» **Request 1**:
In the personal essay about the narrator's love life, explain how the narrator's shirt came to be worn by the girl with the locker across the hall. Answer in one to three sentences.
» **Request 2**:
Pick up the personal essay about the narrator's love life after its last sentence and keep writing.

The Ladies and Me:
A Love/Hate Story

OR...Why I'm only twenty but feel like I've been through three divorces and a hundred seperate affairs.

I haven't had the worst of luck with the opposite sex. I know a lot of other guys who've had it much rougher than I down the twisting path of relational bliss. Still, I feel like I've erred in unresolvable ways thus far with all of my relationships. There haven't been many, yet because of all the drama and sadness involved with them, I've ended up being an introverted and helplessly dejected young man. The story of how I became the spectacle I am today is invariably and inseperably connected and curled around the women in my life, so here goes everything.

Phase I: First Love

I met my first girlfriend when I was fourteen. It was my first year in high school, and she was in the grade above me. She dated a friend of mine for a month, but they broke up and I hadn't seen her around since. Then one day a shirt I left over at a mutual friends' house appeared on this thin, pretty girl who had the locker across the hall from mine. It seems her friend borrowed the shirt and stayed over her house and left the shirt there. She liked it so much that so she wore it to school. I was shocked, and exasperatedly stammered out something I'm sure was uneloquent to her. A week later she called our mutual friend sometime in the afternoon and asked her if I wanted to go out. I said yes, and so begins the first tale of my sordid love life.

Her name was...let's say Diane, after the actress she always reminded me of. Diane was almost two years older than me, but was old for her grade. I was always a bit young for my grade, but  got along fine. We hung out that first week listening to Weezer and Nirvana and The Rentals and talking about what we liked and didn't. We fell in love very fast (I said "I love you" one night while listening to The Rentals with her in my room), even if we didn't know what that was. There were problems, complications, and setbacks along the way. We loved each other - as much as two teenage kids can - but because our lives were flying so quickly into the future that there was never any room or time for seperateness. Just me and Diane, in our little compartment, zipping through the air of life. There were good times - great times, even. The first summer we spent together, riding around in her first car, a black '79 Mustang, sleeping until 5 PM, then driving around all night to far-away destinations, listening to the Smashing Pumpkins. It was a rock-and-roll, two-crazy-kids kind of love. Pure and innocent.

**WARNING: HEAVY STUFF AHEAD***

About a year into our relationship I began an affair with a friend of my sister's. To make matters worse, she was also my best friend's girlfriend, at the time. We continued our liasion for about six months, getting together three times in that space. I didn't find the girl particularly attractive or even very interesting. She was just there, a very available (as she clearly made herself) person to me. The girl was just a white trash whore, and I was a bad, selfish person who completely desecrated my lovely, pure, innocent girlfriend's trust in me. There's no excuse for cheating on the first girl I ever loved, and I hate myself for it and every day still regret that I had ever done it. My best defense is that I was 15 at the time and didn't know shit about shit then. Even that is weak, at best. Diane found out suddenly one afternoon, as the girl's "friends" had told her over the phone. The girl's (much, much older - I mean, this was 5 years ago, and I'm still not even close to being as old now as he was then) new boyfriend didn't find it too funny and threatened several times to kill me. The closest friend I ever had in my life would secretly hate me and even presently still remind me that I was a large factor in the ruining of his life. Diane still loved me, even after all the terrible drama, and took me back. We dated for another two years, but the memory of my infidelity had shaken the very foundation of our relationship. Nothing was ever so clean and pure for me again. This was the largest and most significant independant event in my life so far, and it changed everything.

» **Records shown**:
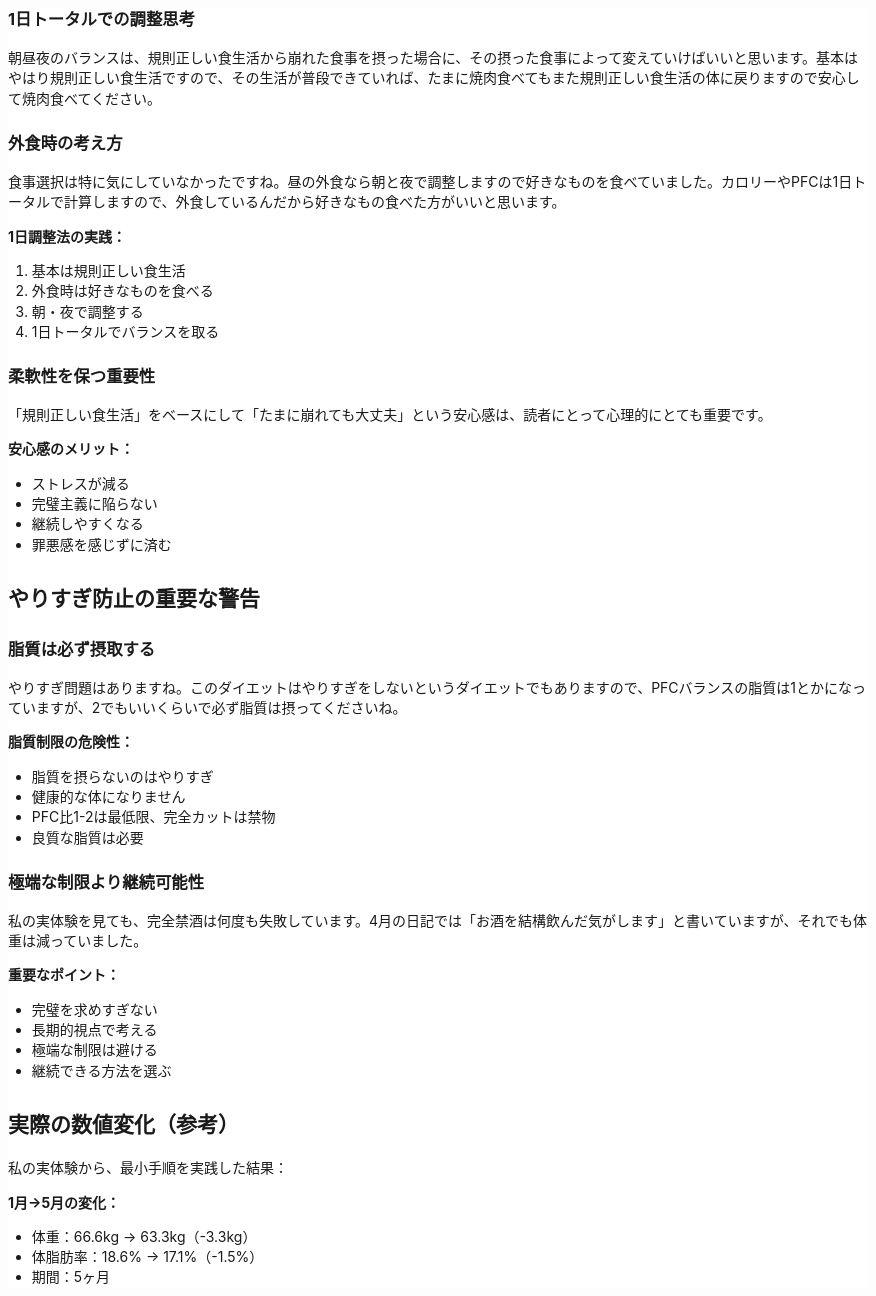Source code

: ### 1日トータルでの調整思考

朝昼夜のバランスは、規則正しい食生活から崩れた食事を摂った場合に、その摂った食事によって変えていけばいいと思います。基本はやはり規則正しい食生活ですので、その生活が普段できていれば、たまに焼肉食べてもまた規則正しい食生活の体に戻りますので安心して焼肉食べてください。

### 外食時の考え方

食事選択は特に気にしていなかったですね。昼の外食なら朝と夜で調整しますので好きなものを食べていました。カロリーやPFCは1日トータルで計算しますので、外食しているんだから好きなもの食べた方がいいと思います。

**1日調整法の実践：**
1. 基本は規則正しい食生活
2. 外食時は好きなものを食べる
3. 朝・夜で調整する
4. 1日トータルでバランスを取る

### 柔軟性を保つ重要性

「規則正しい食生活」をベースにして「たまに崩れても大丈夫」という安心感は、読者にとって心理的にとても重要です。

**安心感のメリット：**
- ストレスが減る
- 完璧主義に陥らない
- 継続しやすくなる
- 罪悪感を感じずに済む

## やりすぎ防止の重要な警告

### 脂質は必ず摂取する

やりすぎ問題はありますね。このダイエットはやりすぎをしないというダイエットでもありますので、PFCバランスの脂質は1とかになっていますが、2でもいいくらいで必ず脂質は摂ってくださいね。

**脂質制限の危険性：**
- 脂質を摂らないのはやりすぎ
- 健康的な体になりません
- PFC比1-2は最低限、完全カットは禁物
- 良質な脂質は必要

### 極端な制限より継続可能性

私の実体験を見ても、完全禁酒は何度も失敗しています。4月の日記では「お酒を結構飲んだ気がします」と書いていますが、それでも体重は減っていました。

**重要なポイント：**
- 完璧を求めすぎない
- 長期的視点で考える
- 極端な制限は避ける
- 継続できる方法を選ぶ

## 実際の数値変化（参考）

私の実体験から、最小手順を実践した結果：

**1月→5月の変化：**
- 体重：66.6kg → 63.3kg（-3.3kg）
- 体脂肪率：18.6% → 17.1%（-1.5%）
- 期間：5ヶ月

» **Written answer 1**:
The narrator had left the shirt at a mutual friend's house. The girl's friend borrowed it, stayed over at the girl's house and left it there. The girl liked it so much that she wore it to school.

» **Written answer 2**:
I would also like to add that the old saying is bullshit. People can - and do - change. It's all a matter of how much they really want to.  Lord knows I'm a much different person now than I was when I was 15. I would never cheat on my girlfriend ever again. I would rather die by immolation or get my skin torn off or watch my family get killed in front of me than hurt a person I love and care about that much again.

********BACK TO REGULAR NARRATIVE************

So after the unpleasentness and public shaming, I followed my older sister's track by dropping out of school in my junior year. Diane was going to college, and by gum, so was I along with her! However, we broke up shortly after I began my studies in Computer Science, and the three years of our relationship evaporated as quickly as it began. After everything we'd been through, it was all gone, like ashes in the wind, smoke in the air, rain into the ocean.

Phase II: The Second Relationship

Diane was a very pretty young lady and found a new bo easily. She was older and soon created her own life out there in the world. She now lives with a guy who has the personality of cardboard and is so shallow that ants would drown in him. Still, he probably makes her happier than I ever did.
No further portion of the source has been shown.